To provide the highest level of access, Xeos created XeosOnline™, a cloud-based portal used by customers to manage all the beacons they have out in the field. A web-hosted application, XeosOnline streamlines management of beacons, including Iridium, Argos and cellular. Through this ultra-convenient platform, clients have everything in one place, from data collection and analysis to configuration tools. Accessible through a computer or mobile phone, XeosOnline alerts customers when a beacon surfaces. When a beacon reaches the surface of the ocean, it immediately acquires a GPS fix, determines its location, then sends a message through the Iridium satellite network to XeosOnline. From there an alert is sent by email to the customer, informing them of what happened, where it is and where it is headed.
One of Xeos’s current projects is with Canada’s Ocean Supercluster.
A large federally-funded organization, Canada’s Ocean Supercluster includes over 275 industry and associate members focused on sustainable ocean growth. A unique endeavour, it is focused on growing the nation’s ocean economy “in a digital, sustainable, and inclusive way,” according to https://oceansupercluster.ca.
With the support if the Ocean Supercluster, Xeos has teamed up with a small group of local Ocean Tech companies to produce a brand-new set of optical water quality sensors for aquaculture and environmental monitoring. The new sensors will measure critical water quality parameters like turbidity, algal fluorescence and pH to help inform aquaculture operators about the health of the environment within which their fish are growing.
While much of the company’s work centres on beacons to help locate platforms and instruments and buoys, Xeos is seeing an increase in devices attached to robotic autonomous vehicles in oceans used for exploration or inspection.
“All of these autonomous vehicles need to know where they are and operators need to communicate with them, so that’s a good market for us as well,” says MacIntyre. Other more unusual uses include dropping beacons from helicopters onto ice flows, monitoring shipping containers around the world, and even tracking oil spills and surface currents.
From measuring wave heights in real time to serving the aquaculture industry, Xeos Technologies maintains its position at the front of the pack.

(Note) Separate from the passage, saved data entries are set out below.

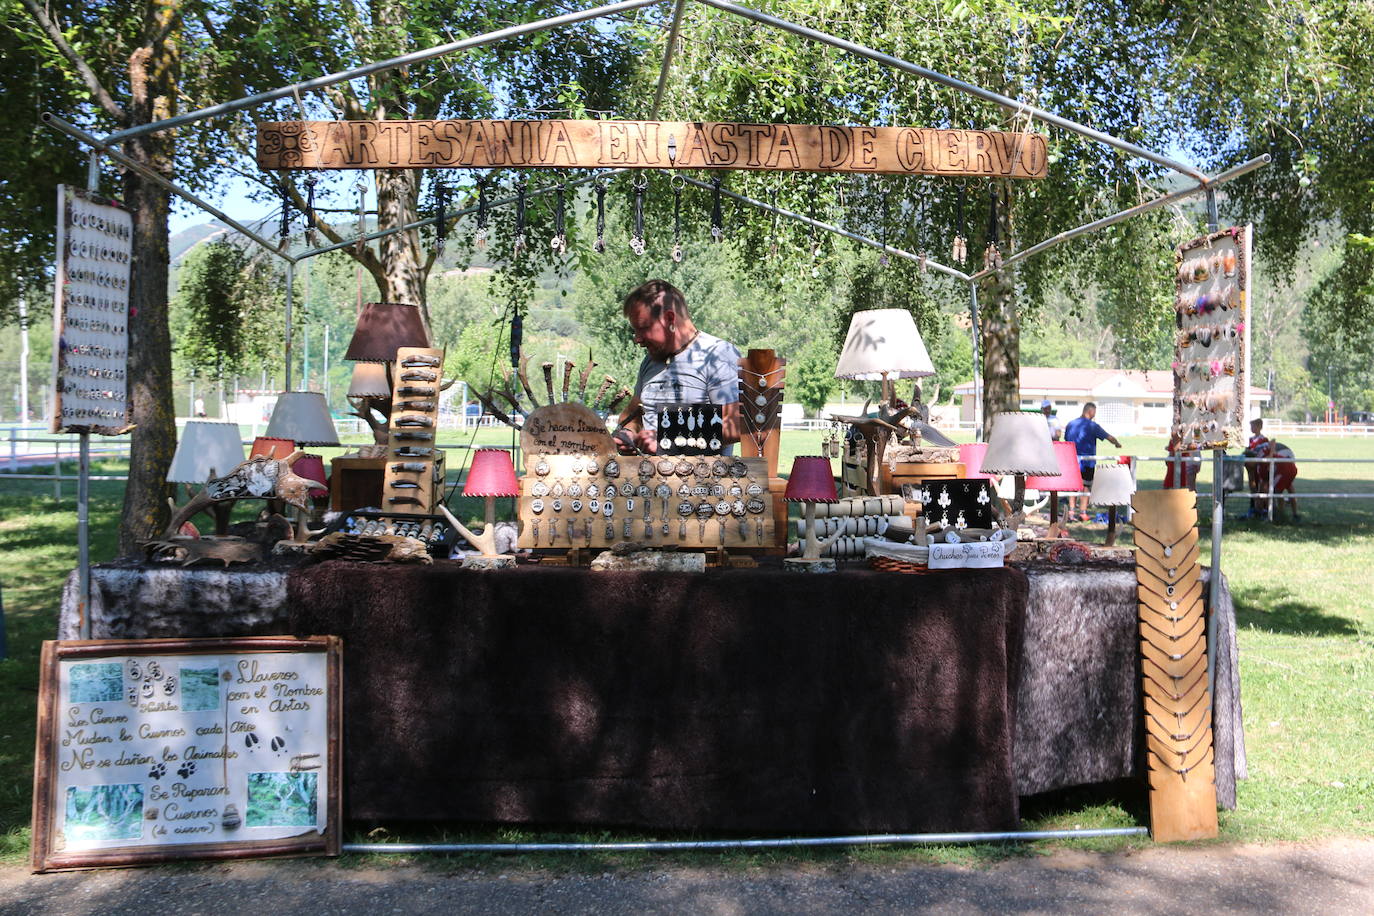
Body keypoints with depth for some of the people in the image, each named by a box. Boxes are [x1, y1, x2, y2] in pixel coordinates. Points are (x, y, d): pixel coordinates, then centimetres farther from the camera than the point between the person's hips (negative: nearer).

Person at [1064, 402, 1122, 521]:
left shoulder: (1070, 424, 5)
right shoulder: (1092, 425, -8)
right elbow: (1109, 437, -1)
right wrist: (1117, 443, 19)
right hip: (1087, 461, -4)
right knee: (1085, 486, 5)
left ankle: (1071, 511, 6)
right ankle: (1082, 513, 5)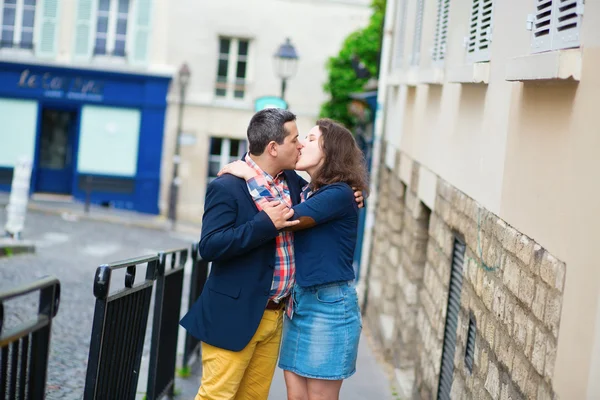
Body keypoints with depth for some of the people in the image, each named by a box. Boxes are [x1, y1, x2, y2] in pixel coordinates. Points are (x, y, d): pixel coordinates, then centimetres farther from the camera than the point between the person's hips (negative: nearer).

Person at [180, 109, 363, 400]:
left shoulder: (291, 179, 7)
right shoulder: (227, 187, -15)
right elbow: (209, 246, -22)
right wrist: (265, 223, -26)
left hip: (273, 316, 8)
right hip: (235, 316, -7)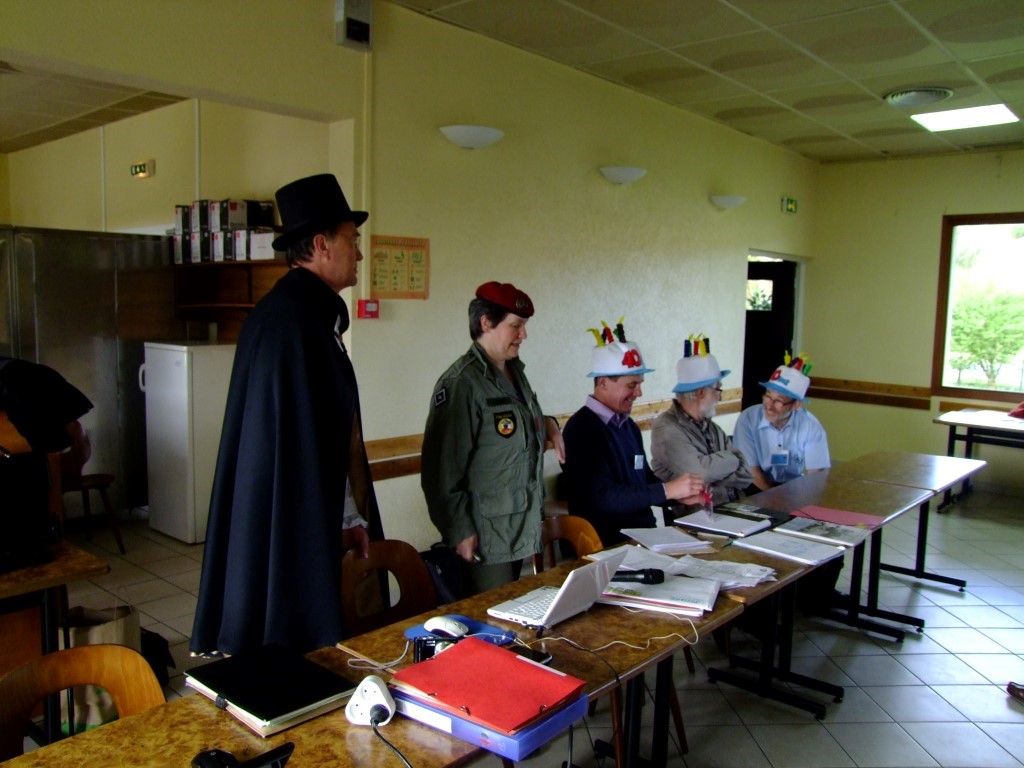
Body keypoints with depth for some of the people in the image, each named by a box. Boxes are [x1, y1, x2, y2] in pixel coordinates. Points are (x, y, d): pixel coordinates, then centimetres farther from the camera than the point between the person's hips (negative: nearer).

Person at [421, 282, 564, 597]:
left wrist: (547, 424, 6)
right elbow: (443, 468, -19)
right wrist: (459, 530, -16)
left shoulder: (515, 372, 10)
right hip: (485, 537, -8)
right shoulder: (461, 383, -17)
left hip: (521, 530, 8)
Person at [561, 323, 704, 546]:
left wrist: (681, 495, 2)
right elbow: (602, 497, -21)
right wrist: (667, 490, -17)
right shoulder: (582, 429, -13)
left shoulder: (629, 425, 14)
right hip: (609, 545, -8)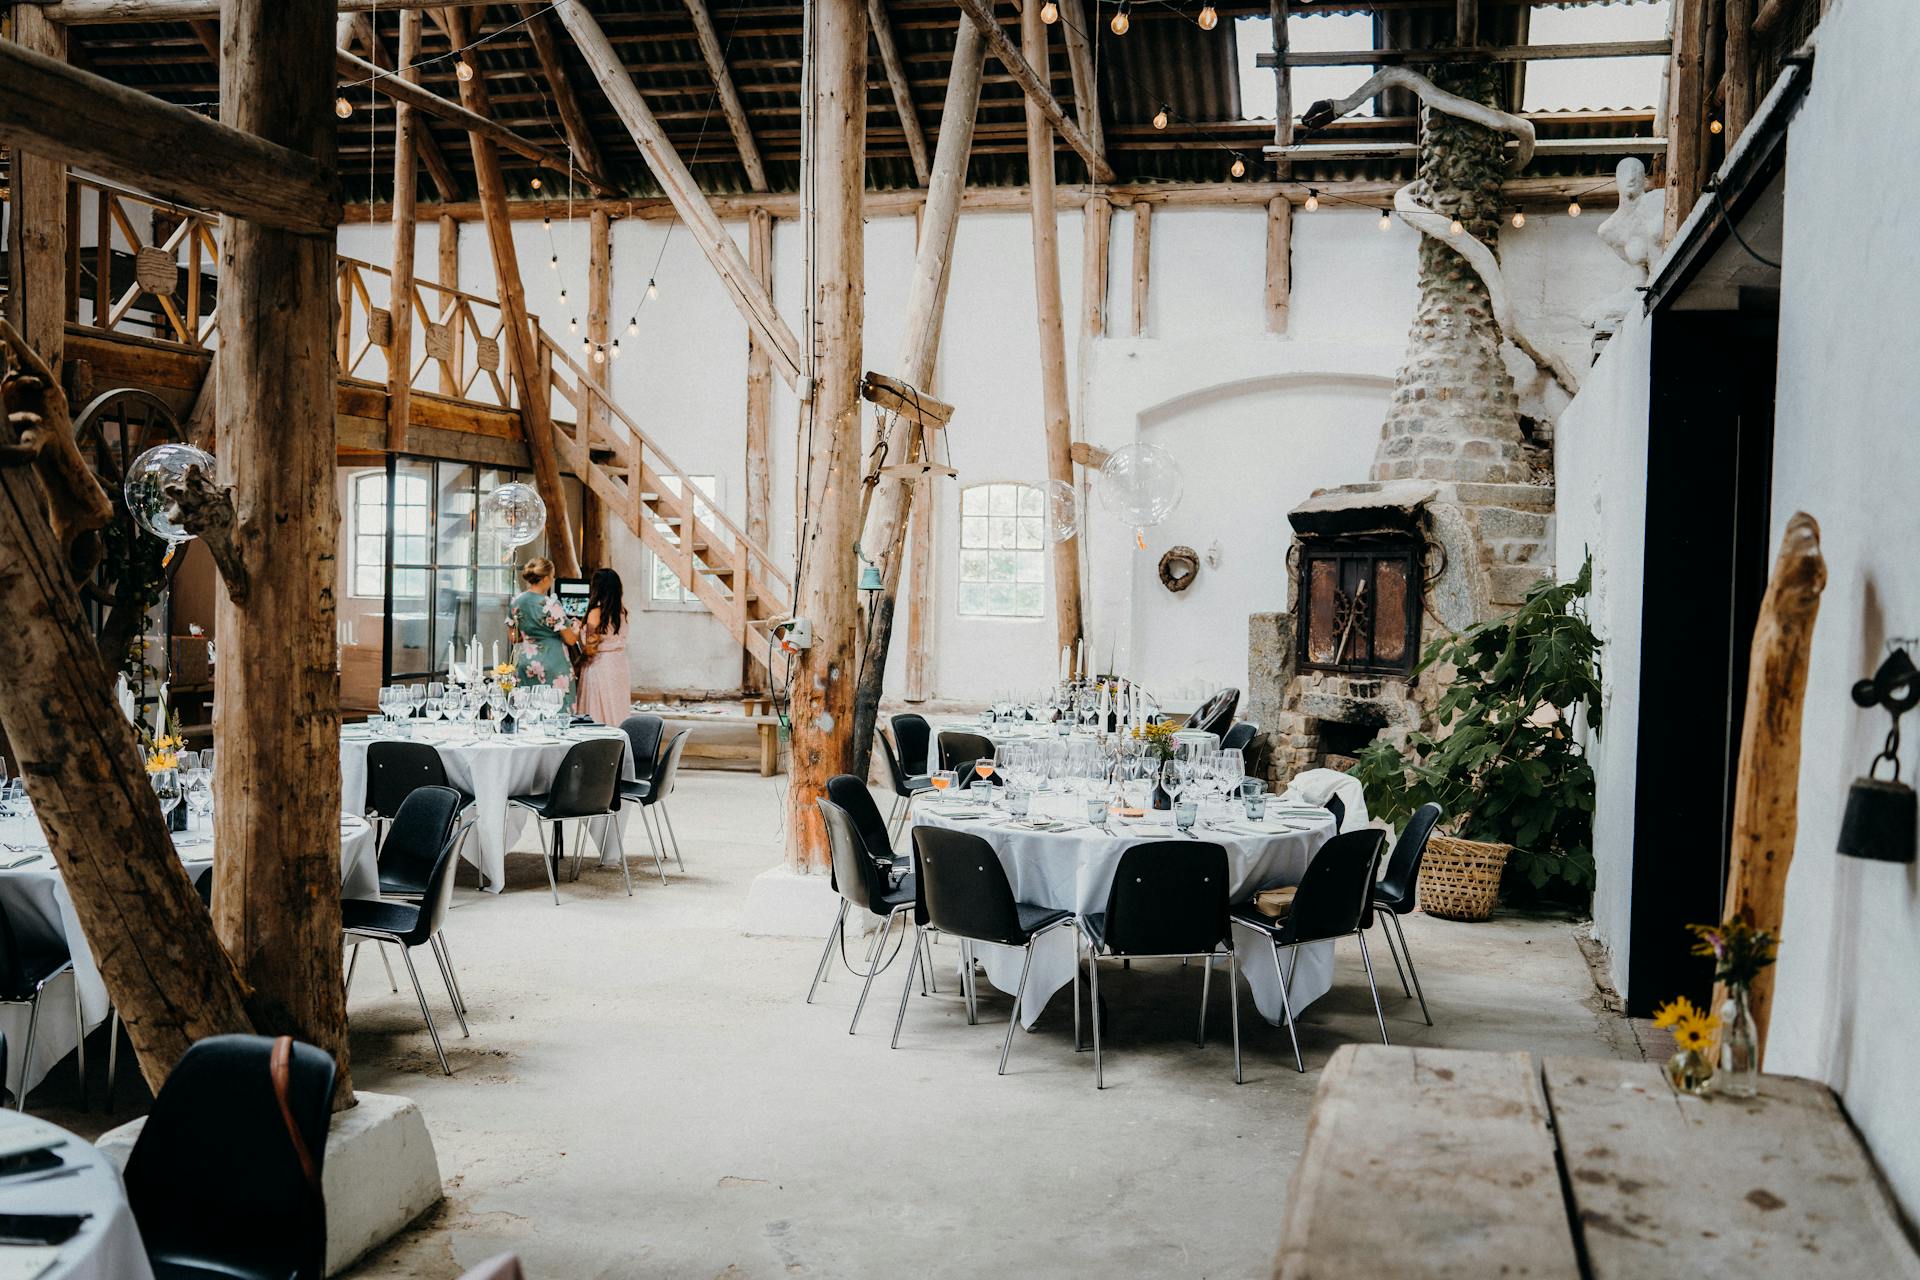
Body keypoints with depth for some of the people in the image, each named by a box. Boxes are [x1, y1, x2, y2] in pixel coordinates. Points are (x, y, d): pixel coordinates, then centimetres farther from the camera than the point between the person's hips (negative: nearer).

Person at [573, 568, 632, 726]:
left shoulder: (596, 612, -13)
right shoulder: (621, 610, 5)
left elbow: (590, 649, -15)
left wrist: (579, 629, 3)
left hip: (600, 668, -6)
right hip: (620, 668, 6)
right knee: (617, 714, 9)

“We are very responsive to customer needs and as such do a lot of customization. We pride ourselves on being flexible and agile,” says MacIntyre. “We are not like a big organization that’s difficult to turn – the key advantage of being small is that we can change direction pretty quickly. This happens a lot in the science and marine technology markets because the applications are evolving constantly – you have to keep up,” he says.
“We enjoy collaborating with customers on new projects, and developing something they might need if it doesn’t exist,” he shares. “We like to position ourselves as partners in customer projects, not just vendors.”